**Data for analysis:**
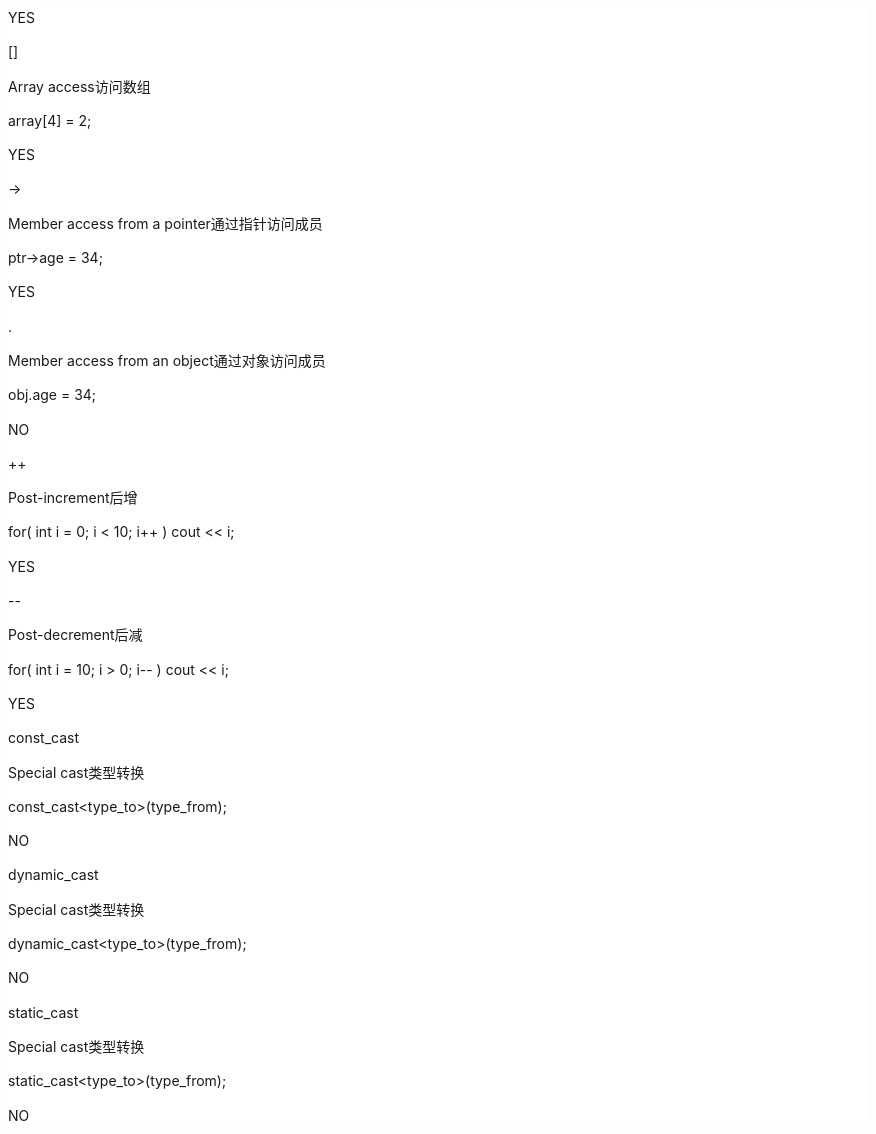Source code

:YES

\[\]

Array access访问数组

array\[4\] = 2;

YES

->

Member access from a pointer通过指针访问成员

ptr->age = 34;

YES

.

Member access from an object通过对象访问成员

obj.age = 34;

NO

++

Post-increment后增

for( int i = 0; i < 10; i++ ) cout << i;

YES

--

Post-decrement后减

for( int i = 10; i > 0; i-- ) cout << i;

YES

const_cast

Special cast类型转换

const\_cast<type\_to>(type_from);

NO

dynamic_cast

Special cast类型转换

dynamic\_cast<type\_to>(type_from);

NO

static_cast

Special cast类型转换

static\_cast<type\_to>(type_from);

NO
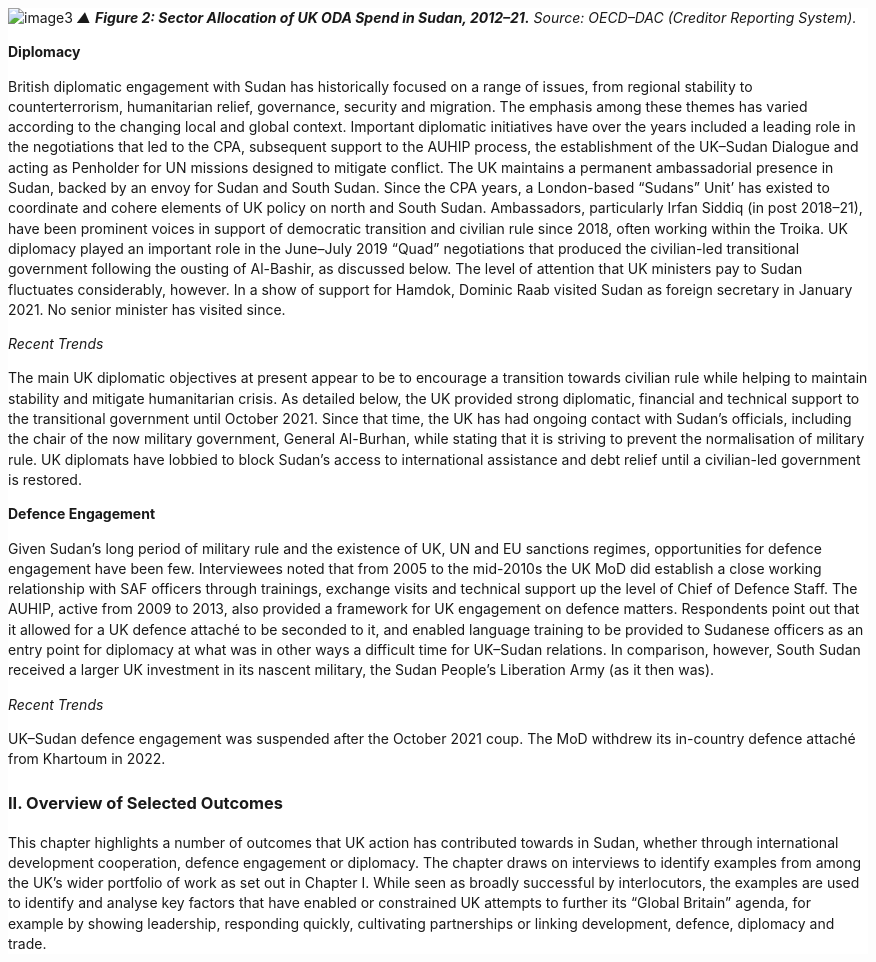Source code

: ![image3](https://i.imgur.com/01PqP3l.png)
_▲ __Figure 2: Sector Allocation of UK ODA Spend in Sudan, 2012–21.__ Source: OECD–DAC (Creditor Reporting System)._

__Diplomacy__

British diplomatic engagement with Sudan has historically focused on a range of issues, from regional stability to counterterrorism, humanitarian relief, governance, security and migration. The emphasis among these themes has varied according to the changing local and global context. Important diplomatic initiatives have over the years included a leading role in the negotiations that led to the CPA, subsequent support to the AUHIP process, the establishment of the UK–Sudan Dialogue and acting as Penholder for UN missions designed to mitigate conflict. The UK maintains a permanent ambassadorial presence in Sudan, backed by an envoy for Sudan and South Sudan. Since the CPA years, a London-based “Sudans” Unit’ has existed to coordinate and cohere elements of UK policy on north and South Sudan. Ambassadors, particularly Irfan Siddiq (in post 2018–21), have been prominent voices in support of democratic transition and civilian rule since 2018, often working within the Troika. UK diplomacy played an important role in the June–July 2019 “Quad” negotiations that produced the civilian-led transitional government following the ousting of Al-Bashir, as discussed below. The level of attention that UK ministers pay to Sudan fluctuates considerably, however. In a show of support for Hamdok, Dominic Raab visited Sudan as foreign secretary in January 2021. No senior minister has visited since.

_Recent Trends_

The main UK diplomatic objectives at present appear to be to encourage a transition towards civilian rule while helping to maintain stability and mitigate humanitarian crisis. As detailed below, the UK provided strong diplomatic, financial and technical support to the transitional government until October 2021. Since that time, the UK has had ongoing contact with Sudan’s officials, including the chair of the now military government, General Al-Burhan, while stating that it is striving to prevent the normalisation of military rule. UK diplomats have lobbied to block Sudan’s access to international assistance and debt relief until a civilian-led government is restored.

__Defence Engagement__

Given Sudan’s long period of military rule and the existence of UK, UN and EU sanctions regimes, opportunities for defence engagement have been few. Interviewees noted that from 2005 to the mid-2010s the UK MoD did establish a close working relationship with SAF officers through trainings, exchange visits and technical support up the level of Chief of Defence Staff. The AUHIP, active from 2009 to 2013, also provided a framework for UK engagement on defence matters. Respondents point out that it allowed for a UK defence attaché to be seconded to it, and enabled language training to be provided to Sudanese officers as an entry point for diplomacy at what was in other ways a difficult time for UK–Sudan relations. In comparison, however, South Sudan received a larger UK investment in its nascent military, the Sudan People’s Liberation Army (as it then was).

_Recent Trends_

UK–Sudan defence engagement was suspended after the October 2021 coup. The MoD withdrew its in-country defence attaché from Khartoum in 2022.


### II. Overview of Selected Outcomes

This chapter highlights a number of outcomes that UK action has contributed towards in Sudan, whether through international development cooperation, defence engagement or diplomacy. The chapter draws on interviews to identify examples from among the UK’s wider portfolio of work as set out in Chapter I. While seen as broadly successful by interlocutors, the examples are used to identify and analyse key factors that have enabled or constrained UK attempts to further its “Global Britain” agenda, for example by showing leadership, responding quickly, cultivating partnerships or linking development, defence, diplomacy and trade.
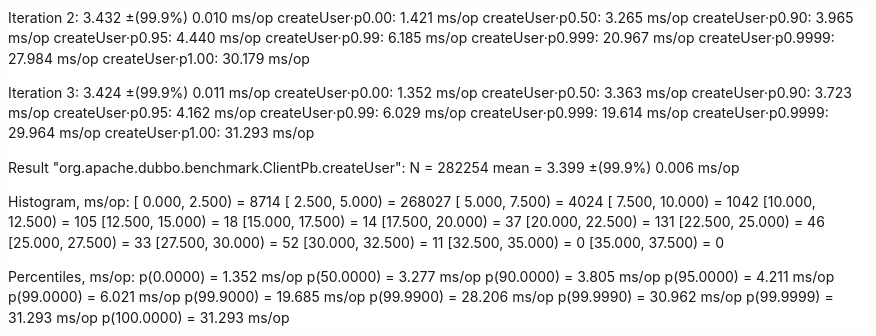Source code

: Iteration   2: 3.432 ±(99.9%) 0.010 ms/op
                 createUser·p0.00:   1.421 ms/op
                 createUser·p0.50:   3.265 ms/op
                 createUser·p0.90:   3.965 ms/op
                 createUser·p0.95:   4.440 ms/op
                 createUser·p0.99:   6.185 ms/op
                 createUser·p0.999:  20.967 ms/op
                 createUser·p0.9999: 27.984 ms/op
                 createUser·p1.00:   30.179 ms/op

Iteration   3: 3.424 ±(99.9%) 0.011 ms/op
                 createUser·p0.00:   1.352 ms/op
                 createUser·p0.50:   3.363 ms/op
                 createUser·p0.90:   3.723 ms/op
                 createUser·p0.95:   4.162 ms/op
                 createUser·p0.99:   6.029 ms/op
                 createUser·p0.999:  19.614 ms/op
                 createUser·p0.9999: 29.964 ms/op
                 createUser·p1.00:   31.293 ms/op



Result "org.apache.dubbo.benchmark.ClientPb.createUser":
  N = 282254
  mean =      3.399 ±(99.9%) 0.006 ms/op

  Histogram, ms/op:
    [ 0.000,  2.500) = 8714 
    [ 2.500,  5.000) = 268027 
    [ 5.000,  7.500) = 4024 
    [ 7.500, 10.000) = 1042 
    [10.000, 12.500) = 105 
    [12.500, 15.000) = 18 
    [15.000, 17.500) = 14 
    [17.500, 20.000) = 37 
    [20.000, 22.500) = 131 
    [22.500, 25.000) = 46 
    [25.000, 27.500) = 33 
    [27.500, 30.000) = 52 
    [30.000, 32.500) = 11 
    [32.500, 35.000) = 0 
    [35.000, 37.500) = 0 

  Percentiles, ms/op:
      p(0.0000) =      1.352 ms/op
     p(50.0000) =      3.277 ms/op
     p(90.0000) =      3.805 ms/op
     p(95.0000) =      4.211 ms/op
     p(99.0000) =      6.021 ms/op
     p(99.9000) =     19.685 ms/op
     p(99.9900) =     28.206 ms/op
     p(99.9990) =     30.962 ms/op
     p(99.9999) =     31.293 ms/op
    p(100.0000) =     31.293 ms/op
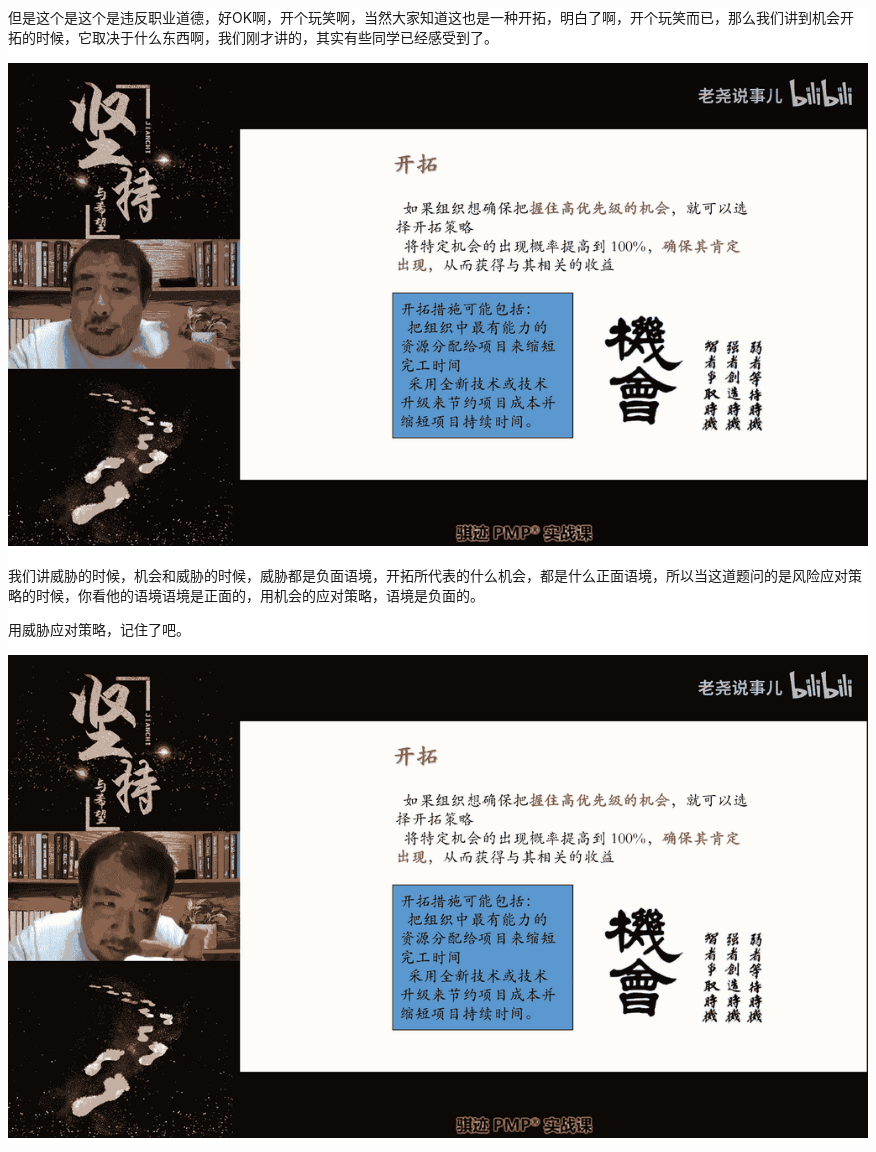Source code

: 但是这个是这个是违反职业道德，好OK啊，开个玩笑啊，当然大家知道这也是一种开拓，明白了啊，开个玩笑而已，那么我们讲到机会开拓的时候，它取决于什么东西啊，我们刚才讲的，其实有些同学已经感受到了。



![](img/b3b8805c0fa6879a7e419286865e9447_135.png)

我们讲威胁的时候，机会和威胁的时候，威胁都是负面语境，开拓所代表的什么机会，都是什么正面语境，所以当这道题问的是风险应对策略的时候，你看他的语境语境是正面的，用机会的应对策略，语境是负面的。

用威胁应对策略，记住了吧。

![](img/b3b8805c0fa6879a7e419286865e9447_137.png)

**What to produce:** A faithful, word-for-word copy of the records above, pictures left out, is the answer.

**Solution:**
Source code

:YES

\[\]

Array access访问数组

array\[4\] = 2;

YES

->

Member access from a pointer通过指针访问成员

ptr->age = 34;

YES

.

Member access from an object通过对象访问成员

obj.age = 34;

NO

++

Post-increment后增

for( int i = 0; i < 10; i++ ) cout << i;

YES

--

Post-decrement后减

for( int i = 10; i > 0; i-- ) cout << i;

YES

const_cast

Special cast类型转换

const\_cast<type\_to>(type_from);

NO

dynamic_cast

Special cast类型转换

dynamic\_cast<type\_to>(type_from);

NO

static_cast

Special cast类型转换

static\_cast<type\_to>(type_from);

NO
Source code

: ![image3](https://i.imgur.com/01PqP3l.png)
_▲ __Figure 2: Sector Allocation of UK ODA Spend in Sudan, 2012–21.__ Source: OECD–DAC (Creditor Reporting System)._

__Diplomacy__

British diplomatic engagement with Sudan has historically focused on a range of issues, from regional stability to counterterrorism, humanitarian relief, governance, security and migration. The emphasis among these themes has varied according to the changing local and global context. Important diplomatic initiatives have over the years included a leading role in the negotiations that led to the CPA, subsequent support to the AUHIP process, the establishment of the UK–Sudan Dialogue and acting as Penholder for UN missions designed to mitigate conflict. The UK maintains a permanent ambassadorial presence in Sudan, backed by an envoy for Sudan and South Sudan. Since the CPA years, a London-based “Sudans” Unit’ has existed to coordinate and cohere elements of UK policy on north and South Sudan. Ambassadors, particularly Irfan Siddiq (in post 2018–21), have been prominent voices in support of democratic transition and civilian rule since 2018, often working within the Troika. UK diplomacy played an important role in the June–July 2019 “Quad” negotiations that produced the civilian-led transitional government following the ousting of Al-Bashir, as discussed below. The level of attention that UK ministers pay to Sudan fluctuates considerably, however. In a show of support for Hamdok, Dominic Raab visited Sudan as foreign secretary in January 2021. No senior minister has visited since.

_Recent Trends_

The main UK diplomatic objectives at present appear to be to encourage a transition towards civilian rule while helping to maintain stability and mitigate humanitarian crisis. As detailed below, the UK provided strong diplomatic, financial and technical support to the transitional government until October 2021. Since that time, the UK has had ongoing contact with Sudan’s officials, including the chair of the now military government, General Al-Burhan, while stating that it is striving to prevent the normalisation of military rule. UK diplomats have lobbied to block Sudan’s access to international assistance and debt relief until a civilian-led government is restored.

__Defence Engagement__

Given Sudan’s long period of military rule and the existence of UK, UN and EU sanctions regimes, opportunities for defence engagement have been few. Interviewees noted that from 2005 to the mid-2010s the UK MoD did establish a close working relationship with SAF officers through trainings, exchange visits and technical support up the level of Chief of Defence Staff. The AUHIP, active from 2009 to 2013, also provided a framework for UK engagement on defence matters. Respondents point out that it allowed for a UK defence attaché to be seconded to it, and enabled language training to be provided to Sudanese officers as an entry point for diplomacy at what was in other ways a difficult time for UK–Sudan relations. In comparison, however, South Sudan received a larger UK investment in its nascent military, the Sudan People’s Liberation Army (as it then was).

_Recent Trends_

UK–Sudan defence engagement was suspended after the October 2021 coup. The MoD withdrew its in-country defence attaché from Khartoum in 2022.


### II. Overview of Selected Outcomes

This chapter highlights a number of outcomes that UK action has contributed towards in Sudan, whether through international development cooperation, defence engagement or diplomacy. The chapter draws on interviews to identify examples from among the UK’s wider portfolio of work as set out in Chapter I. While seen as broadly successful by interlocutors, the examples are used to identify and analyse key factors that have enabled or constrained UK attempts to further its “Global Britain” agenda, for example by showing leadership, responding quickly, cultivating partnerships or linking development, defence, diplomacy and trade.
Source code

: Iteration   2: 3.432 ±(99.9%) 0.010 ms/op
                 createUser·p0.00:   1.421 ms/op
                 createUser·p0.50:   3.265 ms/op
                 createUser·p0.90:   3.965 ms/op
                 createUser·p0.95:   4.440 ms/op
                 createUser·p0.99:   6.185 ms/op
                 createUser·p0.999:  20.967 ms/op
                 createUser·p0.9999: 27.984 ms/op
                 createUser·p1.00:   30.179 ms/op

Iteration   3: 3.424 ±(99.9%) 0.011 ms/op
                 createUser·p0.00:   1.352 ms/op
                 createUser·p0.50:   3.363 ms/op
                 createUser·p0.90:   3.723 ms/op
                 createUser·p0.95:   4.162 ms/op
                 createUser·p0.99:   6.029 ms/op
                 createUser·p0.999:  19.614 ms/op
                 createUser·p0.9999: 29.964 ms/op
                 createUser·p1.00:   31.293 ms/op



Result "org.apache.dubbo.benchmark.ClientPb.createUser":
  N = 282254
  mean =      3.399 ±(99.9%) 0.006 ms/op

  Histogram, ms/op:
    [ 0.000,  2.500) = 8714 
    [ 2.500,  5.000) = 268027 
    [ 5.000,  7.500) = 4024 
    [ 7.500, 10.000) = 1042 
    [10.000, 12.500) = 105 
    [12.500, 15.000) = 18 
    [15.000, 17.500) = 14 
    [17.500, 20.000) = 37 
    [20.000, 22.500) = 131 
    [22.500, 25.000) = 46 
    [25.000, 27.500) = 33 
    [27.500, 30.000) = 52 
    [30.000, 32.500) = 11 
    [32.500, 35.000) = 0 
    [35.000, 37.500) = 0 

  Percentiles, ms/op:
      p(0.0000) =      1.352 ms/op
     p(50.0000) =      3.277 ms/op
     p(90.0000) =      3.805 ms/op
     p(95.0000) =      4.211 ms/op
     p(99.0000) =      6.021 ms/op
     p(99.9000) =     19.685 ms/op
     p(99.9900) =     28.206 ms/op
     p(99.9990) =     30.962 ms/op
     p(99.9999) =     31.293 ms/op
    p(100.0000) =     31.293 ms/op
Source code

: 但是这个是这个是违反职业道德，好OK啊，开个玩笑啊，当然大家知道这也是一种开拓，明白了啊，开个玩笑而已，那么我们讲到机会开拓的时候，它取决于什么东西啊，我们刚才讲的，其实有些同学已经感受到了。



![](img/b3b8805c0fa6879a7e419286865e9447_135.png)

我们讲威胁的时候，机会和威胁的时候，威胁都是负面语境，开拓所代表的什么机会，都是什么正面语境，所以当这道题问的是风险应对策略的时候，你看他的语境语境是正面的，用机会的应对策略，语境是负面的。

用威胁应对策略，记住了吧。

![](img/b3b8805c0fa6879a7e419286865e9447_137.png)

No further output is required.